Records for processing:
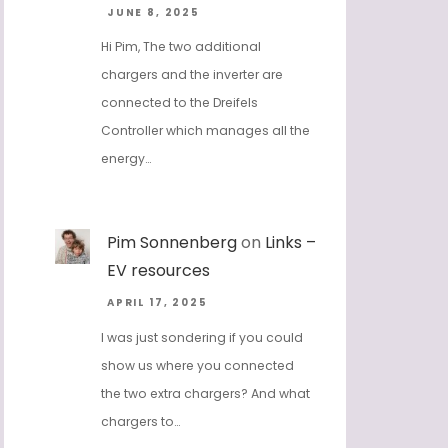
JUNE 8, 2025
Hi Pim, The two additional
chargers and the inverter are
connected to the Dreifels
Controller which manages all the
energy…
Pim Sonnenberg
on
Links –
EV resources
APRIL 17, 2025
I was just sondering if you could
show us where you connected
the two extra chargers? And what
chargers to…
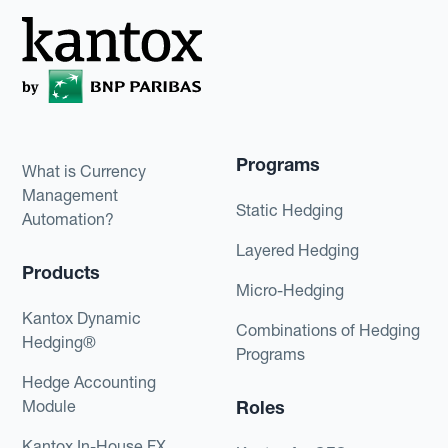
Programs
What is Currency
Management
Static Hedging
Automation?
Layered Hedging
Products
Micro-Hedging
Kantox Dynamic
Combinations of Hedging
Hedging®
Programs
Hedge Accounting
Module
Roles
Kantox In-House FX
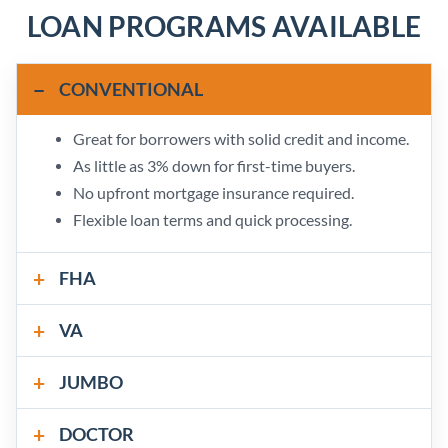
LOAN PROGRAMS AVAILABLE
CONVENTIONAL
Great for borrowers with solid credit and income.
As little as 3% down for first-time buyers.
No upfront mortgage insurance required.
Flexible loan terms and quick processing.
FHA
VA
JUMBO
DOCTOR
--
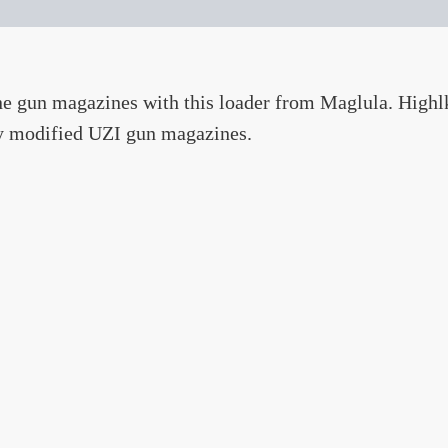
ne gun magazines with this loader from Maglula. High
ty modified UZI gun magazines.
---
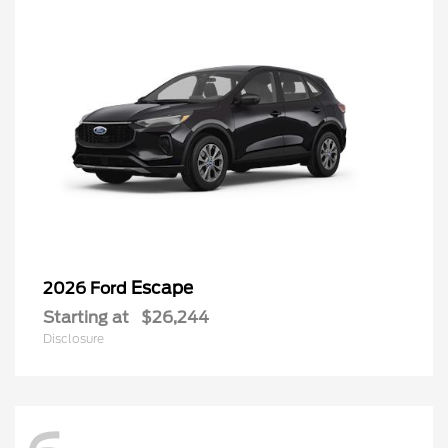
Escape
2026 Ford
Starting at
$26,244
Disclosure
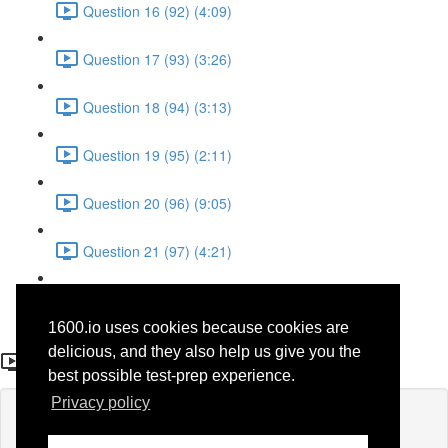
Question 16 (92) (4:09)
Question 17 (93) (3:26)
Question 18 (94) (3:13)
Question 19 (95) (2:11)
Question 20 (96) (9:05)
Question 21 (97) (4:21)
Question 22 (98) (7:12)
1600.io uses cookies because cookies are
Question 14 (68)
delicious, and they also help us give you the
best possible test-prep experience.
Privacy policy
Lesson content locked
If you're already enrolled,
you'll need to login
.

Directions: Could you write out again, word for word, the items' lines between the one holding "JUNE 8, 2025" and the one holding "Kantox In-House FX", inclusive, leaving the pictures out of your answer?

Reply:
JUNE 8, 2025
Hi Pim, The two additional
chargers and the inverter are
connected to the Dreifels
Controller which manages all the
energy…
Pim Sonnenberg
on
Links –
EV resources
APRIL 17, 2025
I was just sondering if you could
show us where you connected
the two extra chargers? And what
chargers to…
Programs
What is Currency
Management
Static Hedging
Automation?
Layered Hedging
Products
Micro-Hedging
Kantox Dynamic
Combinations of Hedging
Hedging®
Programs
Hedge Accounting
Module
Roles
Kantox In-House FX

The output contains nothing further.